═══ Recorded data

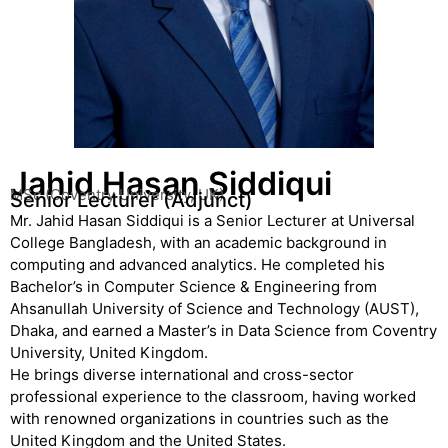
Jahid Hasan Siddiqui
MSc (Coventry University, UK)
Senior Lecturer (Adjunct)
Mr. Jahid Hasan Siddiqui is a Senior Lecturer at Universal
College Bangladesh, with an academic background in
computing and advanced analytics. He completed his
Bachelor’s in Computer Science & Engineering from
Ahsanullah University of Science and Technology (AUST),
Dhaka, and earned a Master’s in Data Science from Coventry
University, United Kingdom.
He brings diverse international and cross-sector
professional experience to the classroom, having worked
with renowned organizations in countries such as the
United Kingdom and the United States.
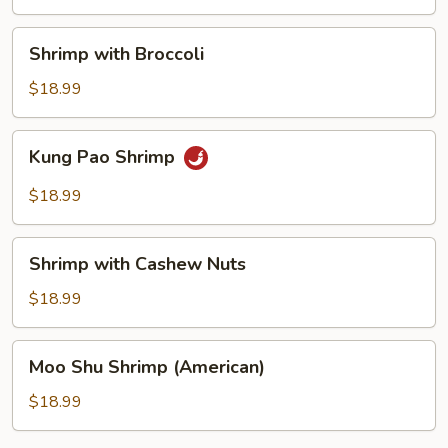
Shrimp
Shrimp with Broccoli
with
Broccoli
$18.99
Kung
Kung Pao Shrimp
Pao
Shrimp
$18.99
Shrimp
Shrimp with Cashew Nuts
with
Cashew
$18.99
Nuts
Moo
Moo Shu Shrimp (American)
Shu
Shrimp
$18.99
(American)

══════

* [Exercise]
Reproduce every line of text in the listing above verbatim, leaving out the pictures.

* [Solution for this task]
Jahid Hasan Siddiqui
MSc (Coventry University, UK)
Senior Lecturer (Adjunct)
Mr. Jahid Hasan Siddiqui is a Senior Lecturer at Universal
College Bangladesh, with an academic background in
computing and advanced analytics. He completed his
Bachelor’s in Computer Science & Engineering from
Ahsanullah University of Science and Technology (AUST),
Dhaka, and earned a Master’s in Data Science from Coventry
University, United Kingdom.
He brings diverse international and cross-sector
professional experience to the classroom, having worked
with renowned organizations in countries such as the
United Kingdom and the United States.
Shrimp
Shrimp with Broccoli
with
Broccoli
$18.99
Kung
Kung Pao Shrimp
Pao
Shrimp
$18.99
Shrimp
Shrimp with Cashew Nuts
with
Cashew
$18.99
Nuts
Moo
Moo Shu Shrimp (American)
Shu
Shrimp
$18.99
(American)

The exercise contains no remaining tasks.